**Instructions for the task**
In the notebook excerpt below on standard scaling across rows, list every row label in the table that describe() prints.

Standard scale across rows and replot historgram


In [13]:
from sklearn.preprocessing import StandardScaler, MinMaxScaler

In [14]:
#will start with standard scalar - need to scale along rows, therefore transposing the data to complete standard scale. 

df2_TPM_values_T = df2_TPM_values.T #transposing the data
standard_scaler = StandardScaler()

array_stand_scale = standard_scaler.fit_transform(df2_TPM_values_T)
df2a_stand_scale = pd.DataFrame(array_stand_scale)
df2a_stand_scale = df2a_stand_scale.T

df2a_stand_scale.columns = df2_TPM_values.columns
df2a_stand_scale.index = df2_TPM_values.index

In [15]:
df2a_stand_scale.describe()


Out[15]:
5GB1_FM40_T0m_TR2 5GB1_FM40_T10m_TR3 5GB1_FM40_T20m_TR2 5GB1_FM40_T40m_TR1 5GB1_FM40_T60m_TR1 5GB1_FM40_T90m_TR2 5GB1_FM40_T150m_TR1_remake 5GB1_FM40_T180m_TR1
count 4480.000000 4480.000000 4480.000000 4480.000000 4480.000000 4480.000000 4480.000000 4480.000000
mean 0.702837 0.197448 0.068517 -0.042205 -0.281593 -0.167623 -0.026290 -0.451091
std 0.995684 0.872936 0.894152 0.771213 0.935251 0.952852 0.960458 1.139213
min -2.098707 -2.370383 -2.298431 -2.347316 -2.464224 -2.392335 -2.502359 -2.568586
25% -0.060390 -0.467155 -0.687562 -0.599912 -0.982392 -0.946406 -0.709415 -1.373641
50% 0.915573 0.260343 0.166170 -0.075194 -0.328976 -0.334578 -0.063412 -0.727074
75% 1.512664 0.846053 0.790491 0.462960 0.365077 0.576012 0.637181 0.354870
max 2.571021 2.402075 2.449422 2.415837 2.336944 2.556948 2.524248 2.601184

In [16]:
"""

**Data**

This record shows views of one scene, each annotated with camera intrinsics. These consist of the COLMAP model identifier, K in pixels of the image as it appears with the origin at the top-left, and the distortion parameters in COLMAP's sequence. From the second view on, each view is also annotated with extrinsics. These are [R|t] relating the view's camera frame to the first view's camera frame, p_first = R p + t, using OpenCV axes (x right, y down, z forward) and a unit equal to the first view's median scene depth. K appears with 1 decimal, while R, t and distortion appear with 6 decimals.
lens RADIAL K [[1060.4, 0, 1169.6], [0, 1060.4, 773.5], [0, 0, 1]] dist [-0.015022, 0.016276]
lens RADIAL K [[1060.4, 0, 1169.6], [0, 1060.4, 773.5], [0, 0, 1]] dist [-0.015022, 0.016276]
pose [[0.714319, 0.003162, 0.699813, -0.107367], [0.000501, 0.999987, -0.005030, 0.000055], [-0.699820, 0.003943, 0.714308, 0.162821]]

**Worked solution**
count, mean, std, min, 25%, 50%, 75%, max